NASHVILLE, TN — In Tennessee, outdated insurance policies are making it difficult and sometimes impossible for cancer patients to receive the treatment their doctors determine to be the best option.
Tennessee is only one of eight states that does not equalize the patient cost for receiving anti-cancer medication like chemotherapy, regardless of whether it is delivered orally or intravenously. This prevents cancer patients from taking full advantage of today’s innovative medical advancements.
Reps. Brenda Gilmore (D-Nashville), Mike Stewart (D-Nashville) and Sen. Steve Dickerson (R-Nashville) are co-sponsoring SB0922/HB1059 that aims to reduce barriers to access for cancer patients and would mean that the patient cost share would be more aligned regardless of whether chemotherapy treatment is administered intravenously or orally. The bill is not a mandate and does not create a new insurance benefit.
“Cancer patients should be able to get the treatment their doctor believes is best for them without a significant cost difference regardless of whether it is intravenous or oral chemotherapy,” Gilmore said.
“Treatment is treatment, and the right treatment is crucial for patients,” Stewart said.
Oral anti-cancer medications, which are often available in a pill form, can have fewer side effects than traditional therapies. More than 25 percent of new anti-cancer treatments in the research pipeline are in oral form, making patient-administered therapies an increasingly important component of cancer treatment. For a number of cancers, oral anti-cancer medications are actually already the standard of care with no treatment alternatives.

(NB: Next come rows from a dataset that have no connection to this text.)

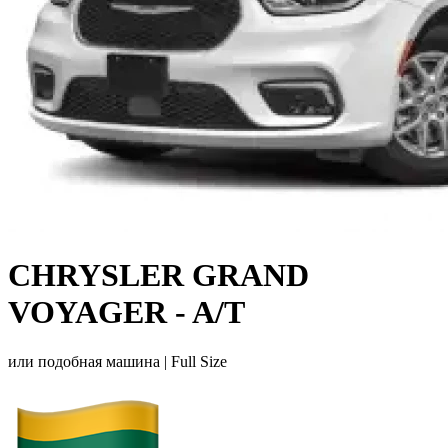
CHRYSLER GRAND
VOYAGER - A/T
или подобная машина |
Full Size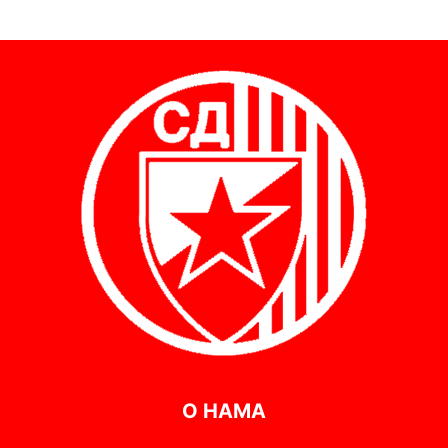
О НАМА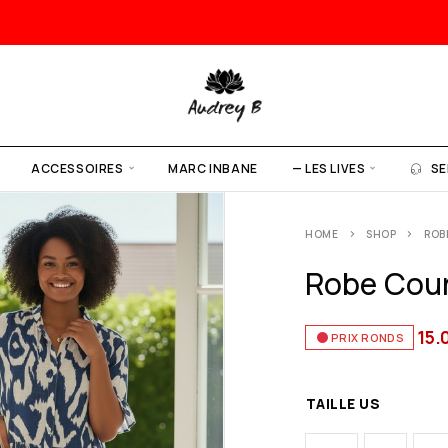
ACCESSOIRES
MARC INBANE
— LES LIVES
SE
HOME
SHOP
ROB
Robe Cour
15.
PRIX RONDS
TAILLE US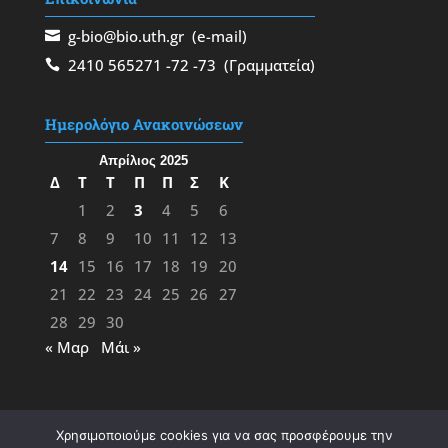
g-bio@bio.uth.gr
(e-mail)
2410 565271
-72
-73
(Γραμματεία)
Ημερολόγιο Ανακοινώσεων
Απρίλιος 2025
Δ
Τ
Τ
Π
Π
Σ
Κ
1
2
3
4
5
6
7
8
9
10
11
12
13
14
15
16
17
18
19
20
21
22
23
24
25
26
27
28
29
30
« Μαρ
Μάι »
Χρησιμοποιούμε cookies για να σας προσφέρουμε την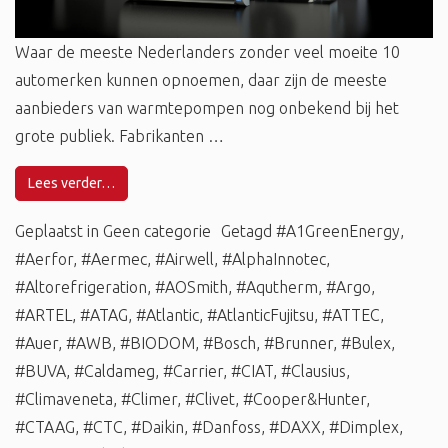
Waar de meeste Nederlanders zonder veel moeite 10
automerken kunnen opnoemen, daar zijn de meeste
aanbieders van warmtepompen nog onbekend bij het
grote publiek. Fabrikanten …
Lees verder…
Geplaatst in
Geen categorie
Getagd
#A1GreenEnergy
,
#Aerfor
,
#Aermec
,
#Airwell
,
#AlphaInnotec
,
#Altorefrigeration
,
#AOSmith
,
#Aqutherm
,
#Argo
,
#ARTEL
,
#ATAG
,
#Atlantic
,
#AtlanticFujitsu
,
#ATTEC
,
#Auer
,
#AWB
,
#BIODOM
,
#Bosch
,
#Brunner
,
#Bulex
,
#BUVA
,
#Caldameg
,
#Carrier
,
#CIAT
,
#Clausius
,
#Climaveneta
,
#Climer
,
#Clivet
,
#Cooper&Hunter
,
#CTAAG
,
#CTC
,
#Daikin
,
#Danfoss
,
#DAXX
,
#Dimplex
,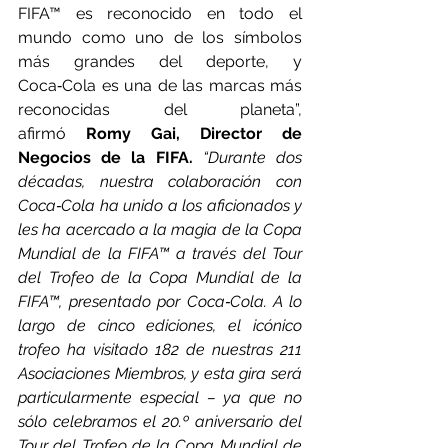
FIFA™ es reconocido en todo el 
mundo como uno de los símbolos 
más grandes del deporte, y 
Coca‑Cola es una de las marcas más 
reconocidas del planeta”, 
afirmó 
Romy Gai, Director de 
Negocios de la FIFA.
“Durante dos 
décadas, nuestra colaboración con 
Coca‑Cola ha unido a los aficionados y 
les ha acercado a la magia de la Copa 
Mundial de la FIFA™ a través del Tour 
del Trofeo de la Copa Mundial de la 
FIFA™, presentado por Coca‑Cola. A lo 
largo de cinco ediciones, el icónico 
trofeo ha visitado 182 de nuestras 211 
Asociaciones Miembros, y esta gira será 
particularmente especial – ya que no 
sólo celebramos el 20.º aniversario del 
Tour del Trofeo de la Copa Mundial de 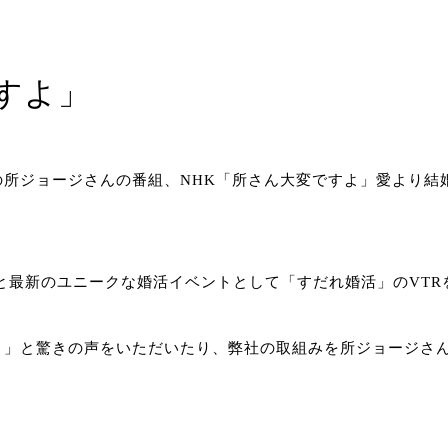
ですよ」
2分放送の所ジョージさんの番組、NHK「所さん大変ですよ」愛よ
と最新のユニークな婚活イベントとして「すだれ婚活」のVTR
？」と驚きの声をいただいたり、弊社の取組みを所ジョージさ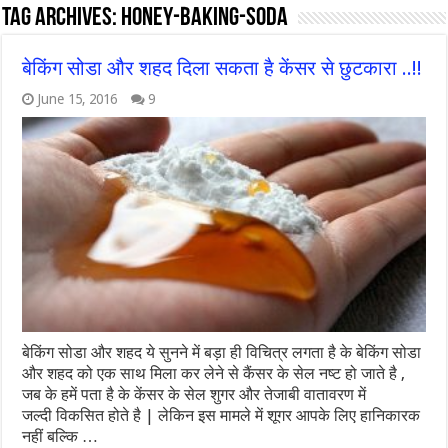
Tag Archives:
honey-baking-soda
बेकिंग सोडा और शहद दिला सकता है केंसर से छुटकारा ..!!
June 15, 2016
9
बेकिंग सोडा और शहद ये सुनने में बड़ा ही विचित्र लगता है के बेकिंग सोडा
और शहद को एक साथ मिला कर लेने से कैंसर के सेल नष्ट हो जाते है ,
जब के हमें पता है के केंसर के सेल शुगर और तेजाबी वातावरण में
जल्दी विकसित होते है | लेकिन इस मामले में शूगर आपके लिए हानिकारक
नहीं बल्कि …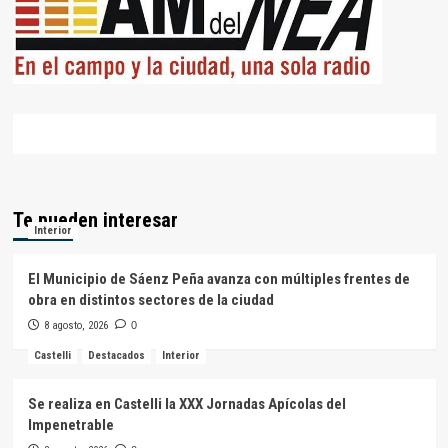
Te pueden interesar
Interior
El Municipio de Sáenz Peña avanza con múltiples frentes de
obra en distintos sectores de la ciudad
8 agosto, 2026
0
Castelli
Destacados
Interior
Se realiza en Castelli la XXX Jornadas Apícolas del
Impenetrable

Traditional treatments, usually given through an IV or injection, are covered under a patient’s medical benefits resulting in a small co-pay or no cost at all. Oral treatments are usually part of the health plan’s pharmacy benefit and result in high out-of-pocket costs for patients. This disparity can negatively impact patients taking their medication as prescribed.
“This bill is not an insurance mandate,” Dickerson said. “It doesn’t mandate coverage of oral chemotherapy. The legislation merely says that if a health plan does cover cancer treatment that patients’ out-of-pocket cost should be similar no matter how the treatment is administered.”
The Leukemia & Lymphoma Society leads a coalition of stakeholders that strongly supports the legislation and are grateful for the efforts of Reps. Gilmore, Stewart and Sen. Dickerson and prime sponsors Sen. Bill Ketron (R-Murfreesboro) and Rep. William Lamberth (R-Cottontown).